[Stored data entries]
****************
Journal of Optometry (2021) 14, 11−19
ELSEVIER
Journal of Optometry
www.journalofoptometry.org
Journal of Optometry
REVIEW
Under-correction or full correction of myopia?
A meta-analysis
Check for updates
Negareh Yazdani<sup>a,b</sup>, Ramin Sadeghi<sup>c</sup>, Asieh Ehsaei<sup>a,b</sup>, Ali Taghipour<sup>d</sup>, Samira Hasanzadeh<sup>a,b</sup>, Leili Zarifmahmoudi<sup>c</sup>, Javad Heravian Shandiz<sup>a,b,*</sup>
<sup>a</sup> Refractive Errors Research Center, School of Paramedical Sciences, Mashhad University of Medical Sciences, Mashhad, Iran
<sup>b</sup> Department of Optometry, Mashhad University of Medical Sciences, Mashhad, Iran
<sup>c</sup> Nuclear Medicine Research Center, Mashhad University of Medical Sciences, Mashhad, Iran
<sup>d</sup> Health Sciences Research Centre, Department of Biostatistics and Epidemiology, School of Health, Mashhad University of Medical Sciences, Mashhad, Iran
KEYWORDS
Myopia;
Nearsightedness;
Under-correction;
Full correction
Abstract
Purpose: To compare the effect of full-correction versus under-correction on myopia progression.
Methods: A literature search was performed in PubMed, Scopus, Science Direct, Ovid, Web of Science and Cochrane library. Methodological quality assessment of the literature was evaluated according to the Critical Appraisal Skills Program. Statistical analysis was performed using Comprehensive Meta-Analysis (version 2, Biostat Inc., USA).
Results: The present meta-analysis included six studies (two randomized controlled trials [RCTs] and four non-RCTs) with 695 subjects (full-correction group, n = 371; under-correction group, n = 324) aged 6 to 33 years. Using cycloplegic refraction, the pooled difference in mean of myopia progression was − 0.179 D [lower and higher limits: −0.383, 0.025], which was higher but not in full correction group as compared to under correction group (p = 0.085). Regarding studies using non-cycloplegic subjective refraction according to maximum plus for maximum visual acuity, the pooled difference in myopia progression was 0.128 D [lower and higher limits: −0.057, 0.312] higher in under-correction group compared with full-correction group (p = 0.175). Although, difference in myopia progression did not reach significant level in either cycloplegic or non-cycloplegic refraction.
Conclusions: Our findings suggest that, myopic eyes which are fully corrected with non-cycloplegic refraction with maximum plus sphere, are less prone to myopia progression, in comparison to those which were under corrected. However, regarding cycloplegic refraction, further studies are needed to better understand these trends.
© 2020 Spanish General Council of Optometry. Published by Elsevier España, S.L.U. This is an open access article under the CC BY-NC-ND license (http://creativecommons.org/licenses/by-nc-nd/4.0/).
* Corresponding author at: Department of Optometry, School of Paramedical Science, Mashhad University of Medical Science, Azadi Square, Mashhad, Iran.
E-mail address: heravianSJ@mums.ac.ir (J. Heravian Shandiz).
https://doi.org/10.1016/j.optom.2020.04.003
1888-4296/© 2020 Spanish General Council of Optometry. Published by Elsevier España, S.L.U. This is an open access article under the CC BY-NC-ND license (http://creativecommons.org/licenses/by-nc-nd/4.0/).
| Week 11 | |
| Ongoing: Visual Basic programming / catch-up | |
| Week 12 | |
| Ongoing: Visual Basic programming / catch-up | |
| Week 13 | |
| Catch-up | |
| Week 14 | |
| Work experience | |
****************
*PROBLEM DESCRIPTION*
Each line with the word "Published" in the records above belongs in the result; copy all of them.

*RESULT FOR THIS EXERCISE*
© 2020 Spanish General Council of Optometry. Published by Elsevier España, S.L.U. This is an open access article under the CC BY-NC-ND license (http://creativecommons.org/licenses/by-nc-nd/4.0/).
1888-4296/© 2020 Spanish General Council of Optometry. Published by Elsevier España, S.L.U. This is an open access article under the CC BY-NC-ND license (http://creativecommons.org/licenses/by-nc-nd/4.0/).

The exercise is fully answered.